Sorry, I meant “…Step 6 DOESN’T have to….”
Thanks Brian. Very good description. Just wondering about the clutch cylinder. It’s very hard to put in place again. Just a few millimeters in on the pin (or axel) it gets stuck and is he’ll to get off again. Is it more cleaning (but it looks clean inside) or perhaps sanding inside? Hope for an answer/Best regards
I did have to sand one of mine a bit as there was some corrosion built up. If you give that a try please share your results so we’ll all know. Thanks!
Thanks for quick answer. Besides getting the tricky chain stabilizer on the axle, I also discovered that a heel or seat which supports the cam unit was broken. Maybe it matters. Gonna try some more with the stabilizer to get it in place. On the other hand, I’ve never used the clutch when biking on trails.
Best regards
After intense lubricating and Cleaning of the stabilizers inside I got it on the axle again. Seams like the needle bearings where a bit rusty and dirty, so after mixing between degreaser and grease and cleaning in between and finally gradually inserting it on the axle while turning it the stabilizer rotated easier and easier. Now it’s in place again and working. Still gonna place a warrant on the store for the heel that’s broken.
I am wondering, how do clutches effect oval chainrings?
Thanks… Very helpful. Shifting improved significantly. I didn’t have the Shimano internal / clutch grease. After reading several blogs, forums and the grease characteristics, I used Lucas #2 Red n’ Tacky and has been working perfect.
Please help. I bought a brand new Pivot Trail 429 in Sep 2019. The Shimano XTR derailleur locked up 4 months later, quit shifting, and the bike shop replaced with a brand new one. They said the clutch mechanism was dry and all galled up. They warranted it . Today the derailleur locked up again and quit shifting. The bike only has 900 miles on it. Just how often does the clutch need to be serviced? Obviously I’m not happy with this situation. I took it back to the bike shop again, but they act like this is my fault. by the way I’m 60 years old and ride like it. My trails are dry, dusty and powdery.

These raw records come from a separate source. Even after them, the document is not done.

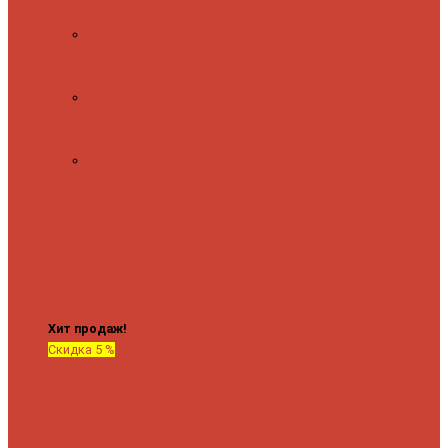
полочкой
С
терморегулятором
Форма М
Водяные
форма М
Форма П
Водяные
форма П
C верхней полкой
C
боковым
подключением
C
боковым
подключением и
полкой
Хит продаж!
Скидка 5 %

tlwright21, That sounds super frustrating. I will ask Shimano for an answer on this one and paste their reply as soon as I get one.
Generally, I have only ever serviced the XTR clutch 1x per year, and they work flawlessly. I also only wash my bike by hand, which definitely saves some issues.
This sounds like a warranty issue that you might want to take to a different bike shop if possible. There’s no limit on how many times they can warranty faulty product, so they should just have it swapped for you.
Here is Shimano’s reply, and their official clutch rebuild instructions–which are a little different from mine.
“If there is a noticeable change in friction in the chain stabilizer assembly, or if it starts to make noise, you may need to add grease to the chain stabilizer.”
https://si.shimano.com/pdfs/dm/DM-MARD001-03-ENG.pdf#page=26
“It sounds like the derailleur can be fixed with a short home service rather than a replacement. Of course, though, any bike shop will be able to help with a service as well.”
krohnkites, Shimano’s response pasted below.
“Sounds like it’s seized with dirt. Bit difficult to say without seeing it.
I wonder if he’s checked the Exploded view, User manual or Dealer manuals here: https://si.shimano.com/#/en/search/Keyword?name=RD-M8100&name_web=
If not, sounds like it’s a trip to the nearest Shimano dealer for advice.”